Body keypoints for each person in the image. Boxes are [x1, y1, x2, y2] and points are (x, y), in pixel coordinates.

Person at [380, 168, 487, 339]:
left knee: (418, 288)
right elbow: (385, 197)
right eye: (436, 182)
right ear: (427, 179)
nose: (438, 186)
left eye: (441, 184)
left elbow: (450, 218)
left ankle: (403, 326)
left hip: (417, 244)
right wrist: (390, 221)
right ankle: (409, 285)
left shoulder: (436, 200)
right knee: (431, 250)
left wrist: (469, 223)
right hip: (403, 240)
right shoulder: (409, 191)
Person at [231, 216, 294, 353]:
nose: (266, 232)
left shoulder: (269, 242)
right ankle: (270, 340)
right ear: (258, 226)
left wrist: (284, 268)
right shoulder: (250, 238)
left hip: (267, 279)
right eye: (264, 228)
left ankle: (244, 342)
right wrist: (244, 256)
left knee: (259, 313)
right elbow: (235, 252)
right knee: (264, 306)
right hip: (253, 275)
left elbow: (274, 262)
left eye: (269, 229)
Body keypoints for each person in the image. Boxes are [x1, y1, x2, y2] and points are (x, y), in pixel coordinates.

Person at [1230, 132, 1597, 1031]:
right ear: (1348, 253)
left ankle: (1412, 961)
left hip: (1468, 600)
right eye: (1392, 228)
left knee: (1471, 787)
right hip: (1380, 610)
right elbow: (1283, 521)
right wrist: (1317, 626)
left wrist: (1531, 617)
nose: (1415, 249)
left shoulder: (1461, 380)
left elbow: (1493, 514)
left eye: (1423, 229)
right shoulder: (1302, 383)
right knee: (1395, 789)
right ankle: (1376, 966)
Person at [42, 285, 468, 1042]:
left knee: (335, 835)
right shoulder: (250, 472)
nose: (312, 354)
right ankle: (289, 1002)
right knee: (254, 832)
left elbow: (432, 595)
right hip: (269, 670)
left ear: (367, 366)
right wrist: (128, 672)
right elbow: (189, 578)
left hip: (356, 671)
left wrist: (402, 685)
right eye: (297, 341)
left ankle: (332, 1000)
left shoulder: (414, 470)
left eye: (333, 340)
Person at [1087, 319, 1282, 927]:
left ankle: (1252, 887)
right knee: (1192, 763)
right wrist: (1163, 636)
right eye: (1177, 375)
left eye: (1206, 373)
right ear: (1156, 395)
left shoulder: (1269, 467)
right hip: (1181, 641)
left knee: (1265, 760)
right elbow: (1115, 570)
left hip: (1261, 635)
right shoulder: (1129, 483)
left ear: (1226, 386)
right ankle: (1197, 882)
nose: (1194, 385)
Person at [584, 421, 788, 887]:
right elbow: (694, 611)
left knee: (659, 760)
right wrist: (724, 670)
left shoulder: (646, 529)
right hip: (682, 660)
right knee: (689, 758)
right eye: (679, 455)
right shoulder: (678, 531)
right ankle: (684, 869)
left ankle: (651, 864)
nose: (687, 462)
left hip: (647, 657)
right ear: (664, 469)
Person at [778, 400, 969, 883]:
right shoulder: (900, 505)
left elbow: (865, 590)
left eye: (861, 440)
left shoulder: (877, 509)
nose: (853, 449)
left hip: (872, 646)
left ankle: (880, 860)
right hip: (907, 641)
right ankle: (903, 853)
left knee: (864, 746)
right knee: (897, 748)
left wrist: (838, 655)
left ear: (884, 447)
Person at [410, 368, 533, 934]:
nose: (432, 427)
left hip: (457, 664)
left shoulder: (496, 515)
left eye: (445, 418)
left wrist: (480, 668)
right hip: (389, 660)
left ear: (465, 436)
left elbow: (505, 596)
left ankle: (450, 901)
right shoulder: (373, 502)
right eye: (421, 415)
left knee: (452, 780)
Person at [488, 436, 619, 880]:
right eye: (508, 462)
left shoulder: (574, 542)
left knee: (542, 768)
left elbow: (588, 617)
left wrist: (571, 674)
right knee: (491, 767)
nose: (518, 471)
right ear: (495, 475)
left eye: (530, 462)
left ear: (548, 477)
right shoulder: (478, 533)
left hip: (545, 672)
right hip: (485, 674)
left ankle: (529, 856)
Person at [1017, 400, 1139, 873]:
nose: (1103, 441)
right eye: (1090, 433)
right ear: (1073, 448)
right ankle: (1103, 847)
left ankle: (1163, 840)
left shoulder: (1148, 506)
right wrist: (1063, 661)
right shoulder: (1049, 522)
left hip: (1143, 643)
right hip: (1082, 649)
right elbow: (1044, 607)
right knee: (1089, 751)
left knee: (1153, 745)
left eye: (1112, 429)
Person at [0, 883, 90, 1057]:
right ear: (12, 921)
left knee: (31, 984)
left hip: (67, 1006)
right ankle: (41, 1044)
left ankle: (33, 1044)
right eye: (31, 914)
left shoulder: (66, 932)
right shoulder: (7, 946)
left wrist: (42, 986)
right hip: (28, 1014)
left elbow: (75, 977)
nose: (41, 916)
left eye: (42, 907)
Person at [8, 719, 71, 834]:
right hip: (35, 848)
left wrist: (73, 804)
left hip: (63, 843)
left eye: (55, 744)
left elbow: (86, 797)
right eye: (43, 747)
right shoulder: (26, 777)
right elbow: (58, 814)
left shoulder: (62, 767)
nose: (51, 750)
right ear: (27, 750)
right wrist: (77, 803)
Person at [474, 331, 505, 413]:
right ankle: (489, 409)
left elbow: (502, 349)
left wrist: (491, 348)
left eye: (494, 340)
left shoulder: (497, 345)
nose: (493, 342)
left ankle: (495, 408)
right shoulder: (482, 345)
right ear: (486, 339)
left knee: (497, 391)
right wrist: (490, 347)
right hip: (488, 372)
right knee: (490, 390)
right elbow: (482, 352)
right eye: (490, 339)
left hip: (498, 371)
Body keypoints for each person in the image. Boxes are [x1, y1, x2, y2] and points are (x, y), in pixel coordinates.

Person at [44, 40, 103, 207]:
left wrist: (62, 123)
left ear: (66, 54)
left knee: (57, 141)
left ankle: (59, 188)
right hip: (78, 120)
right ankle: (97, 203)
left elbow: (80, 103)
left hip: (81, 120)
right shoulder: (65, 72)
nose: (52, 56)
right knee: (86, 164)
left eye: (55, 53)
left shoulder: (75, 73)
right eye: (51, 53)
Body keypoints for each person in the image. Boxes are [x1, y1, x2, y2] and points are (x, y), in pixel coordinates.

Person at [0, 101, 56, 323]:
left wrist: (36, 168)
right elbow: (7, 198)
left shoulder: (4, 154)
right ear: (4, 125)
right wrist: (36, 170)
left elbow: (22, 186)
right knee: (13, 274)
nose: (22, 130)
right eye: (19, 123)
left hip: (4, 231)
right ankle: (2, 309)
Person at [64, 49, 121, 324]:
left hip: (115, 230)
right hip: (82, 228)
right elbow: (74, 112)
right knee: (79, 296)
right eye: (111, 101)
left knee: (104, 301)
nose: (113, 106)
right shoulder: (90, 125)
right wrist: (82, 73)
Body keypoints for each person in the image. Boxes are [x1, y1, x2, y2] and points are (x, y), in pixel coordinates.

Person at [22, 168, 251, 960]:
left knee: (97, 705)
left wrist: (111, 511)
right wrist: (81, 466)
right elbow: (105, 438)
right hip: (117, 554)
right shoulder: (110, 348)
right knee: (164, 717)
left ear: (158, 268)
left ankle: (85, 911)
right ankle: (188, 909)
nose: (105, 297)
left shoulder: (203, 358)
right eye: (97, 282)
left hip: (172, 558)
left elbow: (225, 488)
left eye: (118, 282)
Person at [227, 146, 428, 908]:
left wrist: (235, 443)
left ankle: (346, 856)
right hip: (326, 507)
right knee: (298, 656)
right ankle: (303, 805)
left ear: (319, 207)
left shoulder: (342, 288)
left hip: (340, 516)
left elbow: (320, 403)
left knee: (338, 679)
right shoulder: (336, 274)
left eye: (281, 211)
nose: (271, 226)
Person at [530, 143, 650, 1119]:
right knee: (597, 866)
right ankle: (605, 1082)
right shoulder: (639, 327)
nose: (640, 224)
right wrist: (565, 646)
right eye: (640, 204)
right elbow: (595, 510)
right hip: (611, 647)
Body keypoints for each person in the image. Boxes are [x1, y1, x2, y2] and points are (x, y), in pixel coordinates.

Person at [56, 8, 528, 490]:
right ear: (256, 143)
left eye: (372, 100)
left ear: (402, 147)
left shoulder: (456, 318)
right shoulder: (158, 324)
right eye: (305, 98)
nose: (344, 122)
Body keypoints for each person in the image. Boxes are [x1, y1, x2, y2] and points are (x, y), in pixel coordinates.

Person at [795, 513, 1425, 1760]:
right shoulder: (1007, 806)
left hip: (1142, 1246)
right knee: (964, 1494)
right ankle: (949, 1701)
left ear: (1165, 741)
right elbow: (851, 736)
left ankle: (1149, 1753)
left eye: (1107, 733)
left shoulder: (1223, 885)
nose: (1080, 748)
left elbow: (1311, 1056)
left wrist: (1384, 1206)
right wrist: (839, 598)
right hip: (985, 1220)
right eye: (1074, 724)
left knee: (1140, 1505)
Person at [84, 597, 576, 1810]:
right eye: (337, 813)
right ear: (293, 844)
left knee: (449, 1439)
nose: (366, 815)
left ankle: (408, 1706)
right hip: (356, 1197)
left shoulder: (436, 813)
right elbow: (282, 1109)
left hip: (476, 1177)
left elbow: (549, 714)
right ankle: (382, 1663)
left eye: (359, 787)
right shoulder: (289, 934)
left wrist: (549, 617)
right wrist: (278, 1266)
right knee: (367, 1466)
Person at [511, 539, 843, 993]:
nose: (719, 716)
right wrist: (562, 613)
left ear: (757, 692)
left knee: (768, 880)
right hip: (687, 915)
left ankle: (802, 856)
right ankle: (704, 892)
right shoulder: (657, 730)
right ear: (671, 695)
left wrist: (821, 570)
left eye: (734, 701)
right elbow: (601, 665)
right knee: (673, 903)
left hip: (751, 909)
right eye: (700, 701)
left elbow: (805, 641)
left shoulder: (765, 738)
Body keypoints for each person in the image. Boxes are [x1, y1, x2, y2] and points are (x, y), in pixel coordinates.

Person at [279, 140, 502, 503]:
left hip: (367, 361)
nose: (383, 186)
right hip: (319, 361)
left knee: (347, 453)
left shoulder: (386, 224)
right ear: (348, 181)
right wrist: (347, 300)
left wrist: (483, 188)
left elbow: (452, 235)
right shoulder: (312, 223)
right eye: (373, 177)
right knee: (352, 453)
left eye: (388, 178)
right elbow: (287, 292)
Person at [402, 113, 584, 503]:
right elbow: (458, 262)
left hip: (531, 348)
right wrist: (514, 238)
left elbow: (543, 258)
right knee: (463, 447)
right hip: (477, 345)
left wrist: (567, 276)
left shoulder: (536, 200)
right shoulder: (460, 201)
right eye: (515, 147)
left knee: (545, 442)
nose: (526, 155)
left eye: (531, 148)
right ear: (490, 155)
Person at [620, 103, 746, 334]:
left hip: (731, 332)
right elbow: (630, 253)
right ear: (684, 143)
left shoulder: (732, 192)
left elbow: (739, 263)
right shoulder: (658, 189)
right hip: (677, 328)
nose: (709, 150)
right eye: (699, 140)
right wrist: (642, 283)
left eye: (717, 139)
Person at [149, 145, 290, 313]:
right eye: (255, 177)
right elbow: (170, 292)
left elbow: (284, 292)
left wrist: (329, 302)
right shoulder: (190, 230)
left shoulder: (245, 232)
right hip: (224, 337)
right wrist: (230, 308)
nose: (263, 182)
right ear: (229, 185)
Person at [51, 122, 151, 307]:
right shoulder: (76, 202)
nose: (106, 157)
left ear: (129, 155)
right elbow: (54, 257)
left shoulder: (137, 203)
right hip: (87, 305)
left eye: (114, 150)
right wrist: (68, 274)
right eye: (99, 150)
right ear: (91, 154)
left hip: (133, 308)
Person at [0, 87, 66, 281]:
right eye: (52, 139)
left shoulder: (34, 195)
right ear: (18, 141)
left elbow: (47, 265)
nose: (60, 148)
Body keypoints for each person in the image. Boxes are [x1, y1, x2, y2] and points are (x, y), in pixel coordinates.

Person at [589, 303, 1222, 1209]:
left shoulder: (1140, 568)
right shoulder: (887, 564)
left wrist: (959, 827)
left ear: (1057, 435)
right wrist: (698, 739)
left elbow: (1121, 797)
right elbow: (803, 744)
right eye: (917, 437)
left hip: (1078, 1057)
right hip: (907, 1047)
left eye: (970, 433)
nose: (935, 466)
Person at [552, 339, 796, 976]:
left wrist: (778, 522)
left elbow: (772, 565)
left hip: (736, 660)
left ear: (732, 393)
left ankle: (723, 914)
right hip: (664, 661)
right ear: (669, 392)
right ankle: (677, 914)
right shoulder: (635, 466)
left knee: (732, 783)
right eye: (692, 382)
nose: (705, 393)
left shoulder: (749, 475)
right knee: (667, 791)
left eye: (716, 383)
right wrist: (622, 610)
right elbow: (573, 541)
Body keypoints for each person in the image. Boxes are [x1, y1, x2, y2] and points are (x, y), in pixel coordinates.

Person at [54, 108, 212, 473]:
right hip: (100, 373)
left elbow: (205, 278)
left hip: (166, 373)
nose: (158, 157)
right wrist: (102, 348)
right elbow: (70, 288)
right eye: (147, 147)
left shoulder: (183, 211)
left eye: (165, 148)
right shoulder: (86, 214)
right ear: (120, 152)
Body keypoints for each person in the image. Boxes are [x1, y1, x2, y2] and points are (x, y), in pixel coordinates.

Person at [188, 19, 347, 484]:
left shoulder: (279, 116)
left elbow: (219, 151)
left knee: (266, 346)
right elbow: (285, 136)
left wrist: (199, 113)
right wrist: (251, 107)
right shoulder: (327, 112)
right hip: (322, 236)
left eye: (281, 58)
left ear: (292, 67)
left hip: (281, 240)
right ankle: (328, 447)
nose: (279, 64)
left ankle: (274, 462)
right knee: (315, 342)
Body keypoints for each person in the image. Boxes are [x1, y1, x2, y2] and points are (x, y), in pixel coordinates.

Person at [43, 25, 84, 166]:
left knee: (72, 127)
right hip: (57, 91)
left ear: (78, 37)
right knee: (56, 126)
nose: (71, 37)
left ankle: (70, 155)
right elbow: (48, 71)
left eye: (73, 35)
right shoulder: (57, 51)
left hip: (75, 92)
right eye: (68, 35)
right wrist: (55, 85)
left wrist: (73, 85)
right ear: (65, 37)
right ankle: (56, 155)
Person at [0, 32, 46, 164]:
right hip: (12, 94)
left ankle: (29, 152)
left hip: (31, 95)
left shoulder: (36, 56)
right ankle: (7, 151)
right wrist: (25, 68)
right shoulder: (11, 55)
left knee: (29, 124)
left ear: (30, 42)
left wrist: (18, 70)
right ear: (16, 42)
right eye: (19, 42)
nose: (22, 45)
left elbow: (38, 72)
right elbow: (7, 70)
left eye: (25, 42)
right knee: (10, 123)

+===+

= Task to carry out =
Exactly the lines above from the one with "right ankle: (949, 1701)" to the one with "right elbow: (282, 1109)", both included, are to be quoted; leave the rest out.

= Task result =
right ankle: (949, 1701)
left ear: (1165, 741)
right elbow: (851, 736)
left ankle: (1149, 1753)
left eye: (1107, 733)
left shoulder: (1223, 885)
nose: (1080, 748)
left elbow: (1311, 1056)
left wrist: (1384, 1206)
right wrist: (839, 598)
right hip: (985, 1220)
right eye: (1074, 724)
left knee: (1140, 1505)
Person at [84, 597, 576, 1810]:
right eye: (337, 813)
right ear: (293, 844)
left knee: (449, 1439)
nose: (366, 815)
left ankle: (408, 1706)
right hip: (356, 1197)
left shoulder: (436, 813)
right elbow: (282, 1109)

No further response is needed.